3.5 Construction of the Prognostic Nomogram
To better predict the prognosis of patients with CRC, we constructed a nomogram by integrating risk score and other clinicopathologic risk factors and found that risk score and TNM stage were the largest risk factors for OS of CRC patients (Fig. 4A). The AUC of OS rate showed that risk score (0.778) and stage (0.769) had a certain prediction ability (Fig. 4B). In addition, the calibration plot showed a satisfactory agreement between predictive and actual values at the probabilities of 3- and 5-year survival (Fig. 4C). These findings indicated that the nomogram held good accuracy in predicting the survival of CRC patients.
3.6 lncRNA-mRNA Co-expression Network Analysis
Based on the correlation coefficient threshold > 0.5, and the corresponding P < 0.001, we found that these five Immune-related lncRNAs had obvious correlation with 24 mRNAs, and the lncRNA-mRNA co-expression relationship network was constructed and visualized by using Cytoscape software (Fig. 5A).
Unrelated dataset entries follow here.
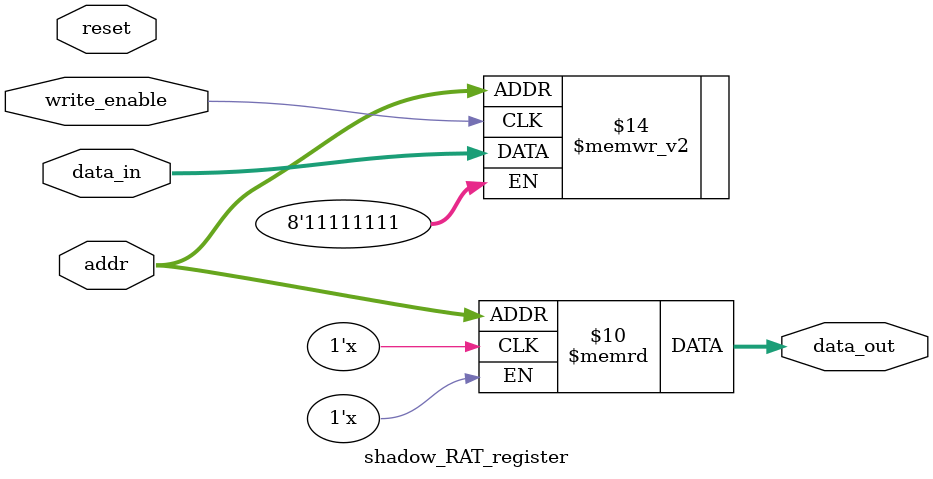
<source format=v>
module RAT (
    input wire clk,
    input wire reset,

    input wire save_state,    
    input wire restore_state, 
    input wire [4:0] save_page,     // 5-bit for 32 pages
    input wire [4:0] restore_page,  // 5-bit for 32 pages
    input wire [4:0] logical_addr1, 
    input wire [4:0] logical_addr2, 
    input wire [4:0] rd_logical_addr, 
    input wire [7:0] free_phy_addr,  
    input wire if_id_flush, 

    input wire [6:0] opcode,
    
    input wire exception_sig,
    input wire mret_sig,

    output reg [7:0] phy_addr_out1,   
    output reg [7:0] phy_addr_out2,   
    output reg [7:0] rd_phy_out,
    output reg [7:0] free_phy_addr_out 
);

    (* keep = "true" *) reg [7:0] phy_addr_table [0:31]; 

   (* keep = "true" *)  wire [7:0] shadow_data_out [0:31][0:31];
   (* keep = "true" *) reg [7:0] shadow_data_in [0:31][0:31];
    (* keep = "true" *) reg shadow_write_enable [0:31];
   (* keep = "true" *) reg [4:0] shadow_addr;

   (* keep = "true" *) genvar i, j;
    generate                                                               
        for (i = 0; i < 32; i = i + 1) begin : shadow_RAT_reg_array
            for (j = 0; j < 32; j = j + 1) begin : shadow_RAT_regs
                shadow_RAT_register u_shadow_RAT_register (
                    .reset(reset),
                    .addr(j[4:0]),  
                    .data_in(shadow_data_in[i][j]),
                    .data_out(shadow_data_out[i][j]),
                    .write_enable(shadow_write_enable[i])
                );
            end
        end
    endgenerate

    integer k;

    always @(posedge clk) begin     // ??·ï¿??ï¿½êº?ï¿½ë²¥ ?æ¹²ï¿½?ï¿½ëº rat?ï¿½ë²¥ ?ï¿½ì??·ï¿?
        if (reset|exception_sig|mret_sig) begin
            for (k = 0; k < 32; k = k + 1) begin
                phy_addr_table[k] <= k;
            end
            free_phy_addr_out <= 8'b10100001; 
            rd_phy_out <= 8'b11111111; 
            phy_addr_out1 <= 8'b11111110;
            phy_addr_out2 <= 8'b11111110;
        end else begin
            if (restore_state) begin
                for (k = 0; k < 32; k = k + 1) begin
                    phy_addr_table[k] <= shadow_data_out[restore_page][k];
                end
                if (opcode == 7'b1100111 || opcode == 7'b0000011 || opcode == 7'b0010011) begin
                    phy_addr_out1 <= shadow_data_out[restore_page][logical_addr1];
                    phy_addr_out2 <= 8'b11111110;
                end else if (opcode == 7'b0110111 || opcode == 7'b0010111 || opcode == 7'b1101111) begin
                    phy_addr_out1 <= 8'b11111110;
                    phy_addr_out2 <= 8'b11111110;
                end else begin
                    phy_addr_out1 <= shadow_data_out[restore_page][logical_addr1];
                    phy_addr_out2 <= shadow_data_out[restore_page][logical_addr2];
                end

                if ((opcode != 7'b1100011) && (opcode != 7'b0100011) && (opcode != 7'b0000000) && (rd_logical_addr != 0)) begin
                    free_phy_addr_out <= phy_addr_table[rd_logical_addr];
                    phy_addr_table[rd_logical_addr] <= free_phy_addr;
                    rd_phy_out <= free_phy_addr;
                end else begin
                    free_phy_addr_out <= free_phy_addr;
                    rd_phy_out <= 8'b11111111;
                end
            end else begin
                if (if_id_flush) begin
                    free_phy_addr_out <= free_phy_addr;
                end else begin
                    shadow_write_enable[save_page] <= 0;
                    if (save_state) begin
                        for (k = 0; k < 32; k = k + 1) begin
                            shadow_data_in[save_page][k] <= phy_addr_table[k];
                        end
                        shadow_write_enable[save_page] <= 1;
                    end

                    if (opcode == 7'b1100111 || opcode == 7'b0000011 || opcode == 7'b0010011 || opcode == 7'b1110011) begin
                        phy_addr_out1 <= phy_addr_table[logical_addr1];
                        phy_addr_out2 <= 8'b11111110;
                    end else if (opcode == 7'b0110111 || opcode == 7'b0010111 || opcode == 7'b1101111) begin
                        phy_addr_out1 <= 8'b11111110;
                        phy_addr_out2 <= 8'b11111110;
                    end else begin
                        phy_addr_out1 <= phy_addr_table[logical_addr1];
                        phy_addr_out2 <= phy_addr_table[logical_addr2];
                    end

                    if ((opcode != 7'b1100011) && (opcode != 7'b0100011) && (opcode != 7'b0000000) && (rd_logical_addr != 0)) begin
                        free_phy_addr_out <= phy_addr_table[rd_logical_addr];
                        phy_addr_table[rd_logical_addr] <= free_phy_addr;
                        rd_phy_out <= free_phy_addr;
                    end else begin
                        free_phy_addr_out <= free_phy_addr;
                        rd_phy_out <= 8'b11111111;
                    end
                end
            end
        end
    end
endmodule

module shadow_RAT_register(
    input wire reset,
    input wire [4:0] addr,    
    input wire [7:0] data_in,
    output reg [7:0] data_out,
    input wire write_enable
);
    (* keep = "true" *) reg [7:0] registers [0:31];  
    integer l;

    always @(posedge write_enable) begin
        registers[addr] <= data_in;
    end

    always @(*) begin
        data_out = registers[addr];
    end
endmodule
</source>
Subsequently, GO enrichment analysis showed that the mRNAs co-expressed with the Immune-related lncRNA signature mainly enriched in immunomodulatory pathways, such as myeloid cell differentiation, regulation of hemopoiesis, regulation of leukocyte differentiation (Fig. 5B). KEGG pathway enrichment analysis showed these mRNAs mainly enriched in NF-κB signaling pathway, RIG-I-like receptor signaling pathway, IL-17 signaling pathway, and TNF signaling pathway (Fig. 5C).